→ **Input**
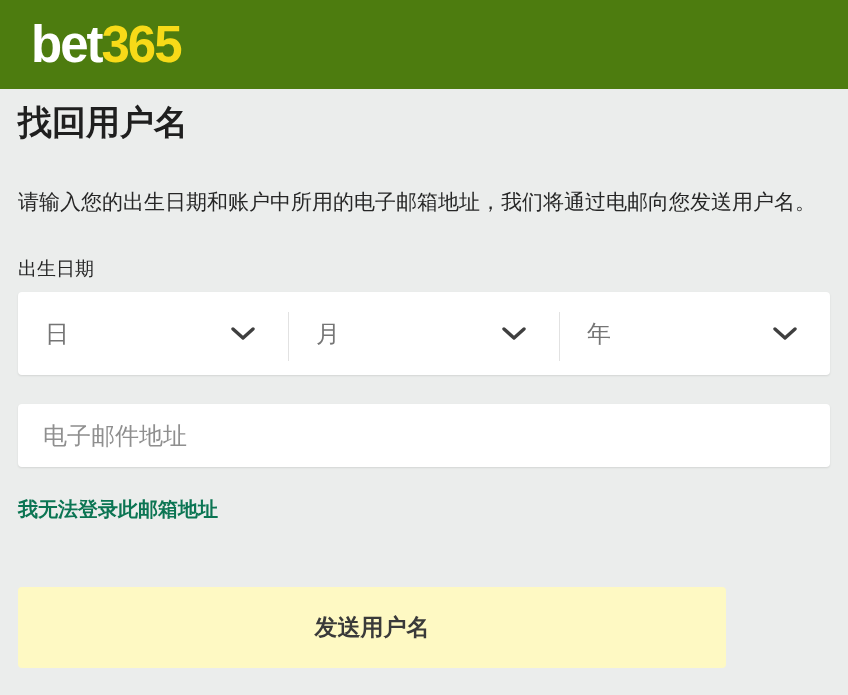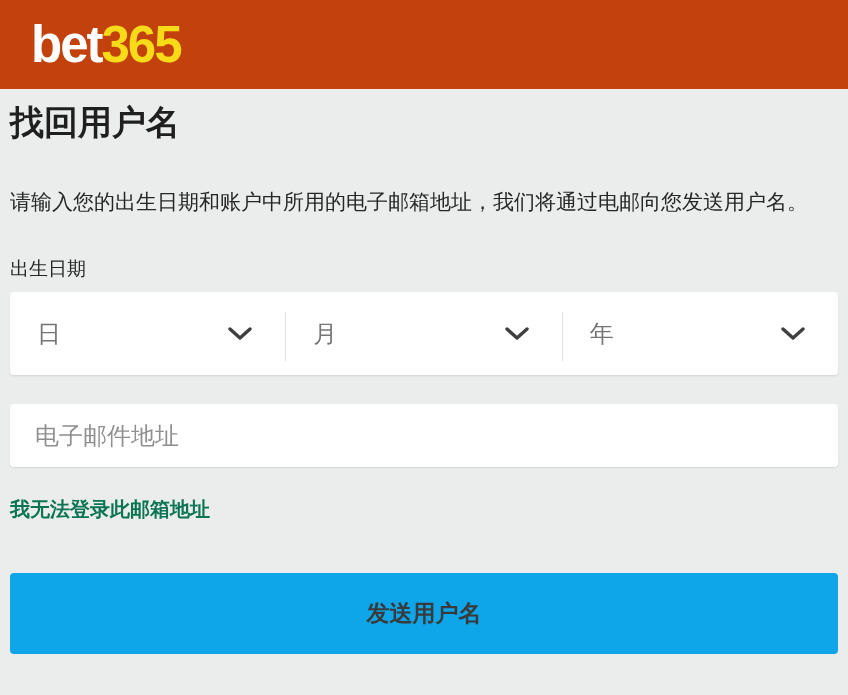--- a/index.html
+++ b/index.html
@@ -12,7 +12,7 @@
   
   .topbar {
     height: 89px;
-    background: #c2410c;
+    background: #4d7c0f;
     display: flex;
     align-items: center;
     padding-left: 31px;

→ **Problem to work on**
Your copy should hold all the data word for word. It should hold no pictures.

→ **Result of this task**
--- a/index.html
+++ b/index.html
@@ -12,7 +12,7 @@
   
   .topbar {
     height: 89px;
-    background: #c2410c;
+    background: #4d7c0f;
     display: flex;
     align-items: center;
     padding-left: 31px;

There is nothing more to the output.